The Gospel concludes with the words of joy, “this brother of yours was dead and has come to life; he was lost and has been found.” There is acceptance, love and forgiveness. More than anything the past is forgotten. The younger son has a new life. This is the depth of the mercy of God. Jesus today invites us to experience this unconditional forgiveness and acceptance of God. But he also wants us to extend this virtue in our life to forgive one another.
Anecdote: Unconditional Forgiveness:
Recently, a frail black woman rose slowly to her feet in a South African courtroom. She was 70-something, the years deeply etched on her face. Facing her from across the room were several white security police officers. One, a Mr. Van der Broek, had just been found guilty of murdering the woman’s son and her husband.
The man had come to the woman’s home a number of years earlier. He had taken her son, shot him at point blank range, and then burned his body while he and
some other officers reveled in the act. Several years later, Van der Broek had returned to take away her husband as well. For two years, she could learn nothing of what happened to him. Then, Van der Broek came back for the woman herself. She was led to a place beside a river. There, she saw her husband bound and beaten, lying on a pile of wood. The last words she heard from his lips as the officers poured gasoline over his body and set him aflame were, “Father, forgive them.” But not long ago, justice caught up with Mr.
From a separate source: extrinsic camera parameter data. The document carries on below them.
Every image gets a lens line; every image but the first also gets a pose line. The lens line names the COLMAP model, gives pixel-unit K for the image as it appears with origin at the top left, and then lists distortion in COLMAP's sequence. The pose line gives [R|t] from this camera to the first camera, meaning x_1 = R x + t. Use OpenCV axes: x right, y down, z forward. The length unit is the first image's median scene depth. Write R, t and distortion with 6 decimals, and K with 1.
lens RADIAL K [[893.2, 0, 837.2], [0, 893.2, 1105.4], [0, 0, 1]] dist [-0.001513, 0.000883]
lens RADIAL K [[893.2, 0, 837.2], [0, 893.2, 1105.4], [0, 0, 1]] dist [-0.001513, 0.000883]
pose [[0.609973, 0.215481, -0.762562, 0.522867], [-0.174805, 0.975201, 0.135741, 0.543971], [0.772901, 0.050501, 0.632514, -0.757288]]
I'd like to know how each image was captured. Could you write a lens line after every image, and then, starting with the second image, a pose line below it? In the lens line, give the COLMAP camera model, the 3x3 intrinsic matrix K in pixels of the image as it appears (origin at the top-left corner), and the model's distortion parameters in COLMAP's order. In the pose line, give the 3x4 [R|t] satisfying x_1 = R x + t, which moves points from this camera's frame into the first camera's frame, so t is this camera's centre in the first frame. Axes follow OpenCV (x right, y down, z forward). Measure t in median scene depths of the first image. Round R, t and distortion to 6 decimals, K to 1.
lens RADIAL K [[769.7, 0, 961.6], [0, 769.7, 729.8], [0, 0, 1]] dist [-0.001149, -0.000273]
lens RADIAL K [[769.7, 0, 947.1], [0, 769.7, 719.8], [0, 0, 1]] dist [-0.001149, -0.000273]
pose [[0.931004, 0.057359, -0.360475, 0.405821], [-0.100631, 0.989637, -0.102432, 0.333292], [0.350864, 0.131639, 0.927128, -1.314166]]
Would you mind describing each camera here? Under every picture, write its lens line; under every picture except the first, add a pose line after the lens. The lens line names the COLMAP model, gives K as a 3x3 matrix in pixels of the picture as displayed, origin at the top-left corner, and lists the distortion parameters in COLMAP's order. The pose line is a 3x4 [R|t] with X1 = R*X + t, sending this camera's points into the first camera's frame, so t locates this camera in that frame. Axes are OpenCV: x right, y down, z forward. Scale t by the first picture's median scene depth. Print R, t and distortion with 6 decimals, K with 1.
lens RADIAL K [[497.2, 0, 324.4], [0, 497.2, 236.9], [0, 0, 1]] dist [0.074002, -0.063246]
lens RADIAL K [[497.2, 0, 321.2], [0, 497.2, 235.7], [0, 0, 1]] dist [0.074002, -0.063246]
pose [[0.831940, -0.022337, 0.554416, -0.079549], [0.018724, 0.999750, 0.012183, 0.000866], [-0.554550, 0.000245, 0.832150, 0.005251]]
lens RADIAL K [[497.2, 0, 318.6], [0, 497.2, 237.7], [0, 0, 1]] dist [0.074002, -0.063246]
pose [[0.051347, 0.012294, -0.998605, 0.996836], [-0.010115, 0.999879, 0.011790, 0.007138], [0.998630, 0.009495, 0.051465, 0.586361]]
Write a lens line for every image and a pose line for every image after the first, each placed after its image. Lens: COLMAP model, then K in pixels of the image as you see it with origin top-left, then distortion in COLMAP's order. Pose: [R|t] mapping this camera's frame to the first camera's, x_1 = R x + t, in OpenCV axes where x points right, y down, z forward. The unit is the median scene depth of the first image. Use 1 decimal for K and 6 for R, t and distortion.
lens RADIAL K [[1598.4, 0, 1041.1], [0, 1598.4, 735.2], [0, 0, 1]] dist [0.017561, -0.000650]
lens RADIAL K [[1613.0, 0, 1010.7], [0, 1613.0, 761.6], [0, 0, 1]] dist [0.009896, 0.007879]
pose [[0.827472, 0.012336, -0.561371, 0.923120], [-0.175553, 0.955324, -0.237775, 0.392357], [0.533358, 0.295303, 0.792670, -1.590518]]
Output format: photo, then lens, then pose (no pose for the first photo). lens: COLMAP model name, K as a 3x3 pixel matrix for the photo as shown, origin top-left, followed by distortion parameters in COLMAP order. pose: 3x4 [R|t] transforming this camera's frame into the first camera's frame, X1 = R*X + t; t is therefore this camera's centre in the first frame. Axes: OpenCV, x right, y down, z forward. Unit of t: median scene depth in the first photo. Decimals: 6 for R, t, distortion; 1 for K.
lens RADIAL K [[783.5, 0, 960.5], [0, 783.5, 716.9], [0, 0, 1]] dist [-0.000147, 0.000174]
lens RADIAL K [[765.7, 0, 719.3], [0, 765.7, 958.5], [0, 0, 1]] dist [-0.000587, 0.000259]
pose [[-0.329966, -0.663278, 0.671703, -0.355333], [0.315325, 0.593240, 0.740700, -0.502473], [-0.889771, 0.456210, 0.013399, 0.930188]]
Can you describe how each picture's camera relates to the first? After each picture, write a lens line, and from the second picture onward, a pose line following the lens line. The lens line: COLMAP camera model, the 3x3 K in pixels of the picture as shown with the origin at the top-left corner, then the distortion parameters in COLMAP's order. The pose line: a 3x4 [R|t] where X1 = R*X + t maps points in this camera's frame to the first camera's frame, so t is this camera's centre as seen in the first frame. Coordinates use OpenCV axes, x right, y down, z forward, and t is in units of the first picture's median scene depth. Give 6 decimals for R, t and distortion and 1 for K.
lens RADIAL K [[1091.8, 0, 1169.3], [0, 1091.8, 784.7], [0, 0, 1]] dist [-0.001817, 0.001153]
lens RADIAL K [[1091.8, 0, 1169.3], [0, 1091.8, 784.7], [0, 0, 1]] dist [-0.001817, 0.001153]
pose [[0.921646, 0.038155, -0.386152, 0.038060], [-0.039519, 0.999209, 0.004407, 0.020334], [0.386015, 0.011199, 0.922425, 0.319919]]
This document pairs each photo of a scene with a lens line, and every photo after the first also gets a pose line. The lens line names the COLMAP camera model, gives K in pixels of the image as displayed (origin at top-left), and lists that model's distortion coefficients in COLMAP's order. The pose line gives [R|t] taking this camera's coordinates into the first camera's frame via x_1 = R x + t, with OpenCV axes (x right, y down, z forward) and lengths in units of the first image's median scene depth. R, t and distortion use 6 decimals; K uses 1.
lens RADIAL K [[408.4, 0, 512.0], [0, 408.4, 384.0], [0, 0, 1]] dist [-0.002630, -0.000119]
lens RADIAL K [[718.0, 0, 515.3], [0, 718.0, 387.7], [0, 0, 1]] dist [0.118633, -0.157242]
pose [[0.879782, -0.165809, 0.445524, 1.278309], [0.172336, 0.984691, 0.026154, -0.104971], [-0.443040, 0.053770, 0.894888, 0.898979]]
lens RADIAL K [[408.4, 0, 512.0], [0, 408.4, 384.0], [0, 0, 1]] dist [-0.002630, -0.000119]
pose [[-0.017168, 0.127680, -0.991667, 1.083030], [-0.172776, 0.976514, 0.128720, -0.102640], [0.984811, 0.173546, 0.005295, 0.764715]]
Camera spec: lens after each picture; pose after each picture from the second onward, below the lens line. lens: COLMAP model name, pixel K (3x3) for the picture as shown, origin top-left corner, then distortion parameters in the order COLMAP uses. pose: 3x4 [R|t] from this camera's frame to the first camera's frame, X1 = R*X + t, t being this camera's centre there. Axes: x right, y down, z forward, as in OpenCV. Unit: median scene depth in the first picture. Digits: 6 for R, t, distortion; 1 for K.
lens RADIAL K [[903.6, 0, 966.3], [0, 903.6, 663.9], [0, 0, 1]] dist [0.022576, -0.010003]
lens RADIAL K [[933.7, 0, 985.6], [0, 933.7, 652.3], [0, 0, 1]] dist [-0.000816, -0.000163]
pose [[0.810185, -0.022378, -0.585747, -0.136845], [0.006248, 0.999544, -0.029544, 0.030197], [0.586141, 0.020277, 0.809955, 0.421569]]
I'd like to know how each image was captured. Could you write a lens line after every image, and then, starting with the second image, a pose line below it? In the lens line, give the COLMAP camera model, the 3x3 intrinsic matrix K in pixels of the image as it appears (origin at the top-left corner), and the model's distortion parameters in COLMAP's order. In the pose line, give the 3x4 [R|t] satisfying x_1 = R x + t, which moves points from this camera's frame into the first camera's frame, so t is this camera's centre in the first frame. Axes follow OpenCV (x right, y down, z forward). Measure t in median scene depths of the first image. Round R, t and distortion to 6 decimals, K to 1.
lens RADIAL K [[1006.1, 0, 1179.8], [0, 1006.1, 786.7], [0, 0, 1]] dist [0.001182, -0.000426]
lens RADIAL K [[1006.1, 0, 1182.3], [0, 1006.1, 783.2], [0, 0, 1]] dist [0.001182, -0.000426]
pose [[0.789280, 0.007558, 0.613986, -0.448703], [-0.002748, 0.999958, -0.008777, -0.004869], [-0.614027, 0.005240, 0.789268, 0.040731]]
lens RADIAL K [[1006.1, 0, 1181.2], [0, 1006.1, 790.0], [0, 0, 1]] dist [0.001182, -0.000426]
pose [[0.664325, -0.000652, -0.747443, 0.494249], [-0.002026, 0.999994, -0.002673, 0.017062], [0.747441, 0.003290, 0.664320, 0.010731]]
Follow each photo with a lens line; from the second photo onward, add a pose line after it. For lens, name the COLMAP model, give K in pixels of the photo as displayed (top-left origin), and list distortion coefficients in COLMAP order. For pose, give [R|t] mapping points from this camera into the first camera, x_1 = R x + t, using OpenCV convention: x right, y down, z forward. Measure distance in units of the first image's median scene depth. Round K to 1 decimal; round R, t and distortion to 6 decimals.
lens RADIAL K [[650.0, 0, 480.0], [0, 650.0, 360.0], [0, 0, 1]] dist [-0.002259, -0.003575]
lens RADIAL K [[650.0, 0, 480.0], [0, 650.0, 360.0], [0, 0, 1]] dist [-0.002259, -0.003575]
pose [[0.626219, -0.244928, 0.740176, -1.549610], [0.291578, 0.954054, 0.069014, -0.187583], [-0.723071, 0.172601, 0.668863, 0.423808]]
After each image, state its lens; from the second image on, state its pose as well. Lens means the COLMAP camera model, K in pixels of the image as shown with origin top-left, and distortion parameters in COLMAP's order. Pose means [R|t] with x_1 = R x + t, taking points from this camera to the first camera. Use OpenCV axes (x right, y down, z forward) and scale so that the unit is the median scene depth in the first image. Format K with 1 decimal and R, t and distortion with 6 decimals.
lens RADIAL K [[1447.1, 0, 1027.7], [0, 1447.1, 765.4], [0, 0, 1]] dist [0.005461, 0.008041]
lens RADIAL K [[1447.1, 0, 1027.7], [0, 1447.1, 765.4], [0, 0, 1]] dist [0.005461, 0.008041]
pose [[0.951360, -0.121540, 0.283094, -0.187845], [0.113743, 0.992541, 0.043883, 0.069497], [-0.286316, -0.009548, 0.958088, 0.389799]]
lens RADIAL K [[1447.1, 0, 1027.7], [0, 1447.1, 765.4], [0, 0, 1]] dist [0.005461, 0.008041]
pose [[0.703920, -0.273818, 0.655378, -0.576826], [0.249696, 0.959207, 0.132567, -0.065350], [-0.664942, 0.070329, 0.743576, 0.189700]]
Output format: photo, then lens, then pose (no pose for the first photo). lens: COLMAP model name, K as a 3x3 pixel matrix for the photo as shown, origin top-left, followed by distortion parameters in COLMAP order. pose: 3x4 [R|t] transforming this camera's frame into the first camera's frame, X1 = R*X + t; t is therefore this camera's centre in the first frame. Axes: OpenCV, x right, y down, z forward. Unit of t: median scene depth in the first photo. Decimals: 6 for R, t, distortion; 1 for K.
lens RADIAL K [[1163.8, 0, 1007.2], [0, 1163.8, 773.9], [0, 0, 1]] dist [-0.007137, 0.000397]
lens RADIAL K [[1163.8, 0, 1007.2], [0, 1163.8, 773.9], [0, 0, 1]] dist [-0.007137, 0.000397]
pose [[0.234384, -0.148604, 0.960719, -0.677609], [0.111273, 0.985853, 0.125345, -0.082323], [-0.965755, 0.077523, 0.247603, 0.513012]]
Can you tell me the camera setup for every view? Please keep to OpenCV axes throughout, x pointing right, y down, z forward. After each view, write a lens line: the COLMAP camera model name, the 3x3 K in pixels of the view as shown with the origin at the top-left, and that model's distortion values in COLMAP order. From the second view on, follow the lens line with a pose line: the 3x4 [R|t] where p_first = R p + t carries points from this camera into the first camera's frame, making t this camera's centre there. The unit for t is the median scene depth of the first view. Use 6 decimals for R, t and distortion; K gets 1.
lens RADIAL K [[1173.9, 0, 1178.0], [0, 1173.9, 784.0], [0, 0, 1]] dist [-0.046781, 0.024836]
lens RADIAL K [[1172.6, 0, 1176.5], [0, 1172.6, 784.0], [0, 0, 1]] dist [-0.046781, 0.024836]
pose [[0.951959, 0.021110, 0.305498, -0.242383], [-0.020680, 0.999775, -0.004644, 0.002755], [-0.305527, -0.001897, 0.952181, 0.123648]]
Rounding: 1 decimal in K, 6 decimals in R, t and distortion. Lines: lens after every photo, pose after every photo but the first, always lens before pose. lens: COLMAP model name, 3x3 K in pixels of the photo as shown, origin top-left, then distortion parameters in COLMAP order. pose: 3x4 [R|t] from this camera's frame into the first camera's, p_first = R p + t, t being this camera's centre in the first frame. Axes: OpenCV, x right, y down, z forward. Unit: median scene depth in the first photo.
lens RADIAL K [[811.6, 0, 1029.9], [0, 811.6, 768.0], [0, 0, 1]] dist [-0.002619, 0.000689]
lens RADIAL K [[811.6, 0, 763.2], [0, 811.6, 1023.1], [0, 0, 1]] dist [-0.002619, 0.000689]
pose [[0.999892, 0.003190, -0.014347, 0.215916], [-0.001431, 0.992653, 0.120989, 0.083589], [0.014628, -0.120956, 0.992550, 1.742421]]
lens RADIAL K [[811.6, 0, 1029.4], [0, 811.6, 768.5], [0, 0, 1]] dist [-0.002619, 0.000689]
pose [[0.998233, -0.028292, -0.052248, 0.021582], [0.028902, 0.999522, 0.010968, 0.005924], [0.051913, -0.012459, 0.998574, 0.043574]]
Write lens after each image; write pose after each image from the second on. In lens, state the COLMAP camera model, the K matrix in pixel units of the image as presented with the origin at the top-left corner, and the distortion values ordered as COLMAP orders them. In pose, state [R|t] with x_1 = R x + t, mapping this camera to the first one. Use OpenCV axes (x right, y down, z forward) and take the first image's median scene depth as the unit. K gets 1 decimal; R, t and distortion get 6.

Van der Broek. He had been found guilty, and it was time to determine his sentence. And as the woman stood, the presiding official of the court asked, “So, what do you want? How should justice be done to this man who has so brutally destroyed your family?”
In reply, the woman said, “I want three things. I want first to be taken to the place where my husband’s body was burned so that I can gather up the dust and give his remains a decent burial.” She pauses, then continues. “My husband and son were my only family. I want, secondly, therefore, for Mr. van der Broek to become my son. I would like for him to come twice a month to the ghetto and spend a day with me so that I can pour out on him whatever love I still have remaining within me.” “And, finally,” she says, “I want a third thing. I would like Mr. Van der Broek to know that I offer him my forgiveness because Jesus Christ died to forgive. This was also the wish of my husband. And so, I would kindly ask someone to come to my side and lead me across the courtroom so that I can take Mr. van der Broek in my arms, embrace him and let him know that he is truly forgiven.”
As the court assistants led the elderly woman across the courtroom, Mr. van der Broek, overwhelmed by what he heard, fainted. Then quietly, from those in the courtroom, friends, family, and neighbors – all victims of similar oppression and injustice – began to sing “Amazing grace, how sweet the sound that saved a wretch like me. I once was blind, but now I see.”